Image: Barbara McClintock in her laboratory in 1947. Credit: Smithsonian Institution.
Barbara McClintock was born 118 years ago, 16 June 1902, in Hartford, Connecticut (US). The girl showed great interest in science and research already from a young age. However, her family had little money and was skeptical. They thought that it was better for her to marry and be financially secure.
Nevertheless, her father, a physician, supported her wishes in the end and in 1919, McClintock started a degree in Biology at Cornell University, New York (US). Six years later, she received her Master’s degree and in 1927 her PhD in genetics and zoology.
During her PhD studies, McClintock started the research that would shape her entire career. She began investigating the DNA of corn. For this work, microscopes and colouring techniques were used to identify and analyse individual corn chromosomes. (= long strands of DNA found in each living cell). In 1933, McClintock and her colleague, Harriet Creighton, published important results showing that chromosomes are the basis of genetics.
We need to keep in mind that McClintock conducted these experiments long before the structure of DNA was even discovered in 1952. This gives us an idea about how difficult and sophisticated her work must have been.
After a spell at the University of Missouri (1936-1941), McClintock moved to Long Island, New York to work at the Cold Spring Harbor Laboratory.
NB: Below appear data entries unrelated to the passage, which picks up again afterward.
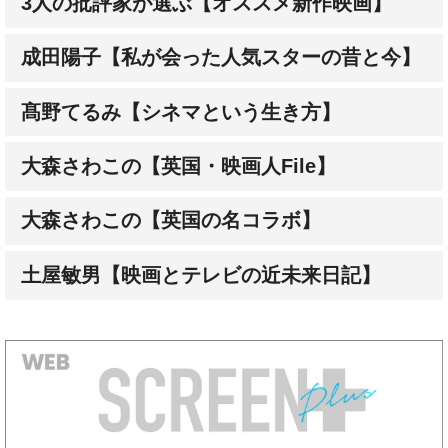
成田陽子【私が会った人気スターの昔と今】
髙野てるみ【シネマという生き方】
大森さわこの【英国・映画人File】
大森さわこの【英国の名コラボ】
土屋敏男【映画とテレビの近未来日記】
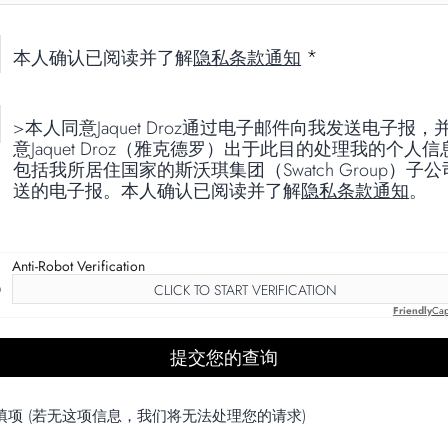
*
本人确认已阅读并了解
隐私条款通知
>本人同意Jaquet Droz通过电子邮件向我发送电子报，
意Jaquet Droz（雅克德罗）出于此目的处理我的个人信
包括我所居住国家的斯沃琪集团（Swatch Group）子
送的电子报。本人确认已阅读并了解
隐私条款通知
。
Anti-Robot Verification
CLICK TO START VERIFICATION
Friendly
Cap
填项 (若无这项信息，我们将无法处理您的请求)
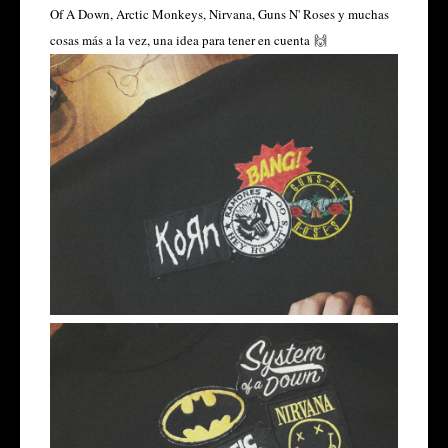
Of A Down, Arctic Monkeys, Nirvana, Guns N' Roses y muchas
cosas más a la vez, una idea para tener en cuenta
🙌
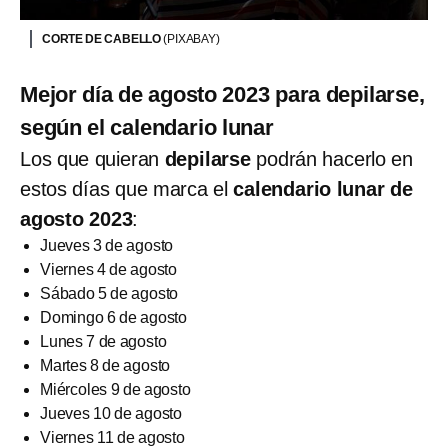
CORTE DE CABELLO
(PIXABAY)
Mejor día de agosto 2023 para depilarse,
según el calendario lunar
Los que quieran
depilarse
podrán hacerlo en
estos días que marca el
calendario lunar de
agosto 2023
:
Jueves 3 de agosto
Viernes 4 de agosto
Sábado 5 de agosto
Domingo 6 de agosto
Lunes 7 de agosto
Martes 8 de agosto
Miércoles 9 de agosto
Jueves 10 de agosto
Viernes 11 de agosto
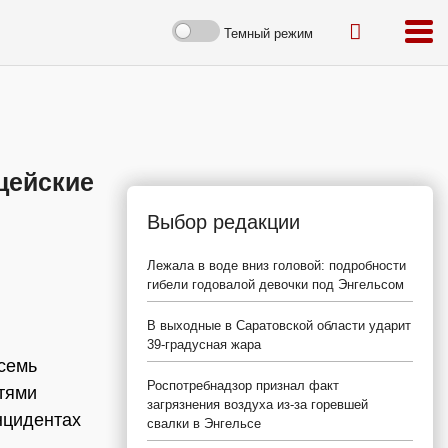
Темный режим
цейские
Выбор редакции
Лежала в воде вниз головой: подробности
гибели годовалой девочки под Энгельсом
В выходные в Саратовской области ударит
39-градусная жара
семь
Роспотребнадзор признал факт
тями
загрязнения воздуха из-за горевшей
нцидентах
свалки в Энгельсе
She would stay for the rest of her professional life and conduct her most important research here.
In the 1940s and 50s, McClintock experimented with the colours of kernels on corn. This work led to the discovery that genetic information is not fixed. McClintock isolated two genes (= short sections of DNA) that controlled kernel colour and showed that they could move along a chromosome to different places. She also proved that these changes could affect neighbouring genes on the chromosome.
In 1983, McClintock received the Nobel Prize in Physiology or Medicine ”for her discovery of mobile genetic elements”. Popular science would come to call these moving genetic elements ”jumping genes”.
Barbara McClintock died 2 September 1992 in Huntington, New York (US).